**Material provided:**
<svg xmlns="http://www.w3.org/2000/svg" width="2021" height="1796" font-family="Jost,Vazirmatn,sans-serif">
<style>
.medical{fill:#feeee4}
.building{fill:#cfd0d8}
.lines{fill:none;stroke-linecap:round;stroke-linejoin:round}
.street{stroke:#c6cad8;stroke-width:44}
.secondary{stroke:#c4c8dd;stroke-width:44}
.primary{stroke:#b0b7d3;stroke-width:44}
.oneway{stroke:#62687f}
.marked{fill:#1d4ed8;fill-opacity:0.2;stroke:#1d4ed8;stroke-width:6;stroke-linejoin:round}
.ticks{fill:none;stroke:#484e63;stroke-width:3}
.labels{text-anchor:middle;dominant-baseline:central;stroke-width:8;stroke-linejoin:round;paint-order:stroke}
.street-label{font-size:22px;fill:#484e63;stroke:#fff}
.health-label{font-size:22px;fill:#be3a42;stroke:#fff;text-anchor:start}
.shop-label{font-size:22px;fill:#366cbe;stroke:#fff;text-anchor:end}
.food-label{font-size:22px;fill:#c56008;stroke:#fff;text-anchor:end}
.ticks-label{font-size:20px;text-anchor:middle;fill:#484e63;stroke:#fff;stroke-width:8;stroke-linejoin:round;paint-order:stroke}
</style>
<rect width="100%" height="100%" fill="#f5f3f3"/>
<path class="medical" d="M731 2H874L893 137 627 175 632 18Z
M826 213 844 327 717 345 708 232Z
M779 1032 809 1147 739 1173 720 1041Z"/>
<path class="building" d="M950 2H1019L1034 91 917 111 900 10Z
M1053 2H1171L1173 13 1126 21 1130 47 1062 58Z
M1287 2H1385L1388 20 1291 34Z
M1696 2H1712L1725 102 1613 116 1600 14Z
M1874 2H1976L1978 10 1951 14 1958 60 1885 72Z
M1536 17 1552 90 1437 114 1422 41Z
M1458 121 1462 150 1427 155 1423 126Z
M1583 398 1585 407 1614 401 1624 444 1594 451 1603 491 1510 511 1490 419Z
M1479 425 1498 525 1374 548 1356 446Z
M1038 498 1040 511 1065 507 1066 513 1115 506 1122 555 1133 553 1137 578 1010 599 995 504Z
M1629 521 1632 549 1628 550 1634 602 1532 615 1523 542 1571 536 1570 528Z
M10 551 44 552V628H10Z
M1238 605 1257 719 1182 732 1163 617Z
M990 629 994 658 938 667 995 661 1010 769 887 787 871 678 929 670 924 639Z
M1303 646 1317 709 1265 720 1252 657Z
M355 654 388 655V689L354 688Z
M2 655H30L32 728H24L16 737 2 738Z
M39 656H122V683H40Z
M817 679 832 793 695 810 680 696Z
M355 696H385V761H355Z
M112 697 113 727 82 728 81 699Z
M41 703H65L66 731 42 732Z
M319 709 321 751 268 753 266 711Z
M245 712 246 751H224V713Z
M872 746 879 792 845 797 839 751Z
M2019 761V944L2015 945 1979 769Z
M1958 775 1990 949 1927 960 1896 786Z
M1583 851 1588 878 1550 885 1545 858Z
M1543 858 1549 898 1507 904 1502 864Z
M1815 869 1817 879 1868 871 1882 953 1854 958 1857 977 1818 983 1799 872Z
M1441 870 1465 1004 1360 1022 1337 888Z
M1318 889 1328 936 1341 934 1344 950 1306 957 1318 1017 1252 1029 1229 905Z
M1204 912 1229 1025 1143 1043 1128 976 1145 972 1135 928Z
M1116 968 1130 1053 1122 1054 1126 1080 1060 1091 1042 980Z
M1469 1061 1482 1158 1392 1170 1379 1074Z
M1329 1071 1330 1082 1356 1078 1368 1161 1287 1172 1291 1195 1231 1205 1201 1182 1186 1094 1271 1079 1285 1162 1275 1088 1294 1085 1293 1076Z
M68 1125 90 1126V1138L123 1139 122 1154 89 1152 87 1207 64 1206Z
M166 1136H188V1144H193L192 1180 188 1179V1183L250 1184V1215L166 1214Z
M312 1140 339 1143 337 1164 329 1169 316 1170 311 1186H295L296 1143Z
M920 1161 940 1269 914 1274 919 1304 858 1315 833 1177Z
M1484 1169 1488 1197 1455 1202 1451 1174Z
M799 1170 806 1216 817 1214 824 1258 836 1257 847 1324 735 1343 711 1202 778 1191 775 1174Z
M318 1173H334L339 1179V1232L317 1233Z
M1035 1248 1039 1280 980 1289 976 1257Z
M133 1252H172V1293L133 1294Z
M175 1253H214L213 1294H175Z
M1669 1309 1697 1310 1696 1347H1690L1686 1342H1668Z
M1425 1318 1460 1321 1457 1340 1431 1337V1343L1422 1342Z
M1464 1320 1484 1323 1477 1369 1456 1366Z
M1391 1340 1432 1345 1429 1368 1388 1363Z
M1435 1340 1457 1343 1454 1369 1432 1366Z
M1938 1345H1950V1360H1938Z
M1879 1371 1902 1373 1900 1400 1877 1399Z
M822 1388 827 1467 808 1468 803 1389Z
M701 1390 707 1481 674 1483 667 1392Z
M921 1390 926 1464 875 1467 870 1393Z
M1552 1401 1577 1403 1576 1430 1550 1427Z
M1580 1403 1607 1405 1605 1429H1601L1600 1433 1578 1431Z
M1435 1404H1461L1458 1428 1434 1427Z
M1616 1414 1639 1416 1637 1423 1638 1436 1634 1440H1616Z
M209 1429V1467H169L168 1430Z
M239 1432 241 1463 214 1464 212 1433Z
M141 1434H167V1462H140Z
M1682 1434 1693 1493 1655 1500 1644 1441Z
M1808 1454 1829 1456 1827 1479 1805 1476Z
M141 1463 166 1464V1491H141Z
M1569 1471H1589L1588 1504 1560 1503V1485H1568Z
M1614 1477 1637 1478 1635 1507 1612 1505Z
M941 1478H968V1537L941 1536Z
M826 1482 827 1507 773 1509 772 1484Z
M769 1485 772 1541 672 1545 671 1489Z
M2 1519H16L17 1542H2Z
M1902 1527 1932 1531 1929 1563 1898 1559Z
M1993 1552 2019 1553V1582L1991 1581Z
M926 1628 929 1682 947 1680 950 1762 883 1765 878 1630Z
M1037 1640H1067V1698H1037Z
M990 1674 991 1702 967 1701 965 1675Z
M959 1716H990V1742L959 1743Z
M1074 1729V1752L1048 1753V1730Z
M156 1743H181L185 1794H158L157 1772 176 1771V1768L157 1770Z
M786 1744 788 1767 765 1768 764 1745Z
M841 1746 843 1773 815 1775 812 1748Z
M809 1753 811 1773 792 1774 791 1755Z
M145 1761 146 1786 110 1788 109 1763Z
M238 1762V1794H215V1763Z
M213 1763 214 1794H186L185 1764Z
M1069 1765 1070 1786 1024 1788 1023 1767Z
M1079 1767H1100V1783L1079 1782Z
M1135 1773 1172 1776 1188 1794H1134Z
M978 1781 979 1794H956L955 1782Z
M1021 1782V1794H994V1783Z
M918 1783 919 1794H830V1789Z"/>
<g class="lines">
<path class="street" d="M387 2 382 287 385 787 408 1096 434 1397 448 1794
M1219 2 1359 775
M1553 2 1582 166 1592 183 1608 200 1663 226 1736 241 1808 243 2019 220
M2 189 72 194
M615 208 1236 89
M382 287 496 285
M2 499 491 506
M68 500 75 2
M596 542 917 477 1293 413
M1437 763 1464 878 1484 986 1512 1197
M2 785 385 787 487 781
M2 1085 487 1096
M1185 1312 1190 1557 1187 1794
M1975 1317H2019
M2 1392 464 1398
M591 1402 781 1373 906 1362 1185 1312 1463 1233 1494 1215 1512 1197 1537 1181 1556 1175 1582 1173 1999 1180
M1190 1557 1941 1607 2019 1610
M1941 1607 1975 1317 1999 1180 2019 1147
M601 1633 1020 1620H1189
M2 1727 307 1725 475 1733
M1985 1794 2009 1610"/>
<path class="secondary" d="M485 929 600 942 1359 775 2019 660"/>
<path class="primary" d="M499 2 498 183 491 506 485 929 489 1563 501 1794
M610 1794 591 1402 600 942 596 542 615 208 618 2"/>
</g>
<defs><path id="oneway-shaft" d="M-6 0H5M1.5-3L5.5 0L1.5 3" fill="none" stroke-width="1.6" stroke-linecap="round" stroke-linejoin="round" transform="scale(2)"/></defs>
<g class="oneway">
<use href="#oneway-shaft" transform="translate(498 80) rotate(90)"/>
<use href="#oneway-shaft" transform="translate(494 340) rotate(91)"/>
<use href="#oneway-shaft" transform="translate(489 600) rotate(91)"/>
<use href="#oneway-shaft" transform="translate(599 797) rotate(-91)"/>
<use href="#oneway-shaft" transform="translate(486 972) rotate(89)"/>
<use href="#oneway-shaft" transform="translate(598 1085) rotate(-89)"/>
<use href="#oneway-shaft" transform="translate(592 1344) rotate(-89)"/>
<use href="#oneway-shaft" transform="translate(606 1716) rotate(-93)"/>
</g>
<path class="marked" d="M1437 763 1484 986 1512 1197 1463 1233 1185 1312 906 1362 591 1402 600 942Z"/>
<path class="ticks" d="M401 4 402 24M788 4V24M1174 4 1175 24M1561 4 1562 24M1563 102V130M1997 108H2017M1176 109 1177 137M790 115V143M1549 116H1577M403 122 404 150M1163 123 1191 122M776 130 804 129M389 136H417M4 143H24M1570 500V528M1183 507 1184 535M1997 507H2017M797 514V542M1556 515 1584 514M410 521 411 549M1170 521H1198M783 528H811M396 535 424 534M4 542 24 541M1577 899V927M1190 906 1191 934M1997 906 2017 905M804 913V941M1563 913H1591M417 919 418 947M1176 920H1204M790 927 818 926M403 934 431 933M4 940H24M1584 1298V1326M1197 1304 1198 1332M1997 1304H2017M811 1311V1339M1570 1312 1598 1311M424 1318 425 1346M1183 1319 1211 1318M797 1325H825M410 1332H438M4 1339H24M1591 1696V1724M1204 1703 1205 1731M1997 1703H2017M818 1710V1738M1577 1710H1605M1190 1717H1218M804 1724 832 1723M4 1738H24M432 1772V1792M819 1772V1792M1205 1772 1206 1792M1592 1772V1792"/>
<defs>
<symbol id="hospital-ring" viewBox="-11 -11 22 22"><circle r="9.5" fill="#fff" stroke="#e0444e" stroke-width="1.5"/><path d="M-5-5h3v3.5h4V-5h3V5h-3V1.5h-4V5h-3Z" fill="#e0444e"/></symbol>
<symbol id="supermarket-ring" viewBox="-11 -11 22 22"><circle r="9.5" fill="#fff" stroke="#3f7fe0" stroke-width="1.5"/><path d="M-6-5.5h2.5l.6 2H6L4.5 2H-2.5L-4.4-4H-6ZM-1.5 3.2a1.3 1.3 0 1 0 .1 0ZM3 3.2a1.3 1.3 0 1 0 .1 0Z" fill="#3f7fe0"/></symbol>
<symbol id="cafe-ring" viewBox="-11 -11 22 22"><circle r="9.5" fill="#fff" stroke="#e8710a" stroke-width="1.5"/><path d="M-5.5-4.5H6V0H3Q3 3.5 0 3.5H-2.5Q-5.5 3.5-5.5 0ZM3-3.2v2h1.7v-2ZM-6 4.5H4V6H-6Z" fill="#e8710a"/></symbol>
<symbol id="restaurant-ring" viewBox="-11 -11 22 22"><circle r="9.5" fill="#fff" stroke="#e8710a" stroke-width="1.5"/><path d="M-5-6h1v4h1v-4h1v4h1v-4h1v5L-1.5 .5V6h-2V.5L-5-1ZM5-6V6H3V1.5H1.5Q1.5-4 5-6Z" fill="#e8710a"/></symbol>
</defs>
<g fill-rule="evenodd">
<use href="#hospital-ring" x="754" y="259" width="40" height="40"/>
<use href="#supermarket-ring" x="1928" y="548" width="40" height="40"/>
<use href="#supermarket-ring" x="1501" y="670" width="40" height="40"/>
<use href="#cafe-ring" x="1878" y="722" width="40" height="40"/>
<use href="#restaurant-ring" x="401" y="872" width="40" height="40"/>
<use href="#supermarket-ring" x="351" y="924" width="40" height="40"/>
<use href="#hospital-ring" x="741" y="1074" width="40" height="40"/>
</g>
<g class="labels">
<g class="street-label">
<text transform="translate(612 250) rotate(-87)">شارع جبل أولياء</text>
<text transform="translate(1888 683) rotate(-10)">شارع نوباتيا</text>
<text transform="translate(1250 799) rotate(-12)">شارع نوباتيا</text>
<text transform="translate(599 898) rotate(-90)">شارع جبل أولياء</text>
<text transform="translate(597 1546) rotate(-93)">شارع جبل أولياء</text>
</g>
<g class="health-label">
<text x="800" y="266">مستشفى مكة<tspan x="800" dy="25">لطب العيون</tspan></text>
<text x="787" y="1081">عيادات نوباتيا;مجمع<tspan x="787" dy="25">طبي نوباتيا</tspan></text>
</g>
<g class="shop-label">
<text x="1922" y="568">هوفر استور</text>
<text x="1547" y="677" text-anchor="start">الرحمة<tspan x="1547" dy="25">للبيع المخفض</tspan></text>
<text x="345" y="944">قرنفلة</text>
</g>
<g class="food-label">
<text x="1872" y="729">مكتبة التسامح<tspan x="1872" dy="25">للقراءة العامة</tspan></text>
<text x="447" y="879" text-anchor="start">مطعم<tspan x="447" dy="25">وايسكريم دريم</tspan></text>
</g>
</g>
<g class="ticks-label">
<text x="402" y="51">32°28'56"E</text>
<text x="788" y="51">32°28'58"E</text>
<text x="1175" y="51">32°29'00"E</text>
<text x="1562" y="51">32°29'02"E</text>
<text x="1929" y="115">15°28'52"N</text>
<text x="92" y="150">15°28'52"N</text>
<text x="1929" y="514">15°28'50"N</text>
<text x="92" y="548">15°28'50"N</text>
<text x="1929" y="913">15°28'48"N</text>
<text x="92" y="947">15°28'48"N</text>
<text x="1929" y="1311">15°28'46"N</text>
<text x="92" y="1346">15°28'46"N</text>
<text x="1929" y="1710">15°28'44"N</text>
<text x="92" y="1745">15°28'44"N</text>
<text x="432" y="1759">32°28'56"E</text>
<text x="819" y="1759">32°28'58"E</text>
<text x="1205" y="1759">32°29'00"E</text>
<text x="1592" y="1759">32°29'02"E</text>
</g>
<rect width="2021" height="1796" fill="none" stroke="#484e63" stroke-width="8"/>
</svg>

**Your goal:**
A complete answer gives every line of the records holding "lines".

**Result below:**
.lines{fill:none;stroke-linecap:round;stroke-linejoin:round}
<g class="lines">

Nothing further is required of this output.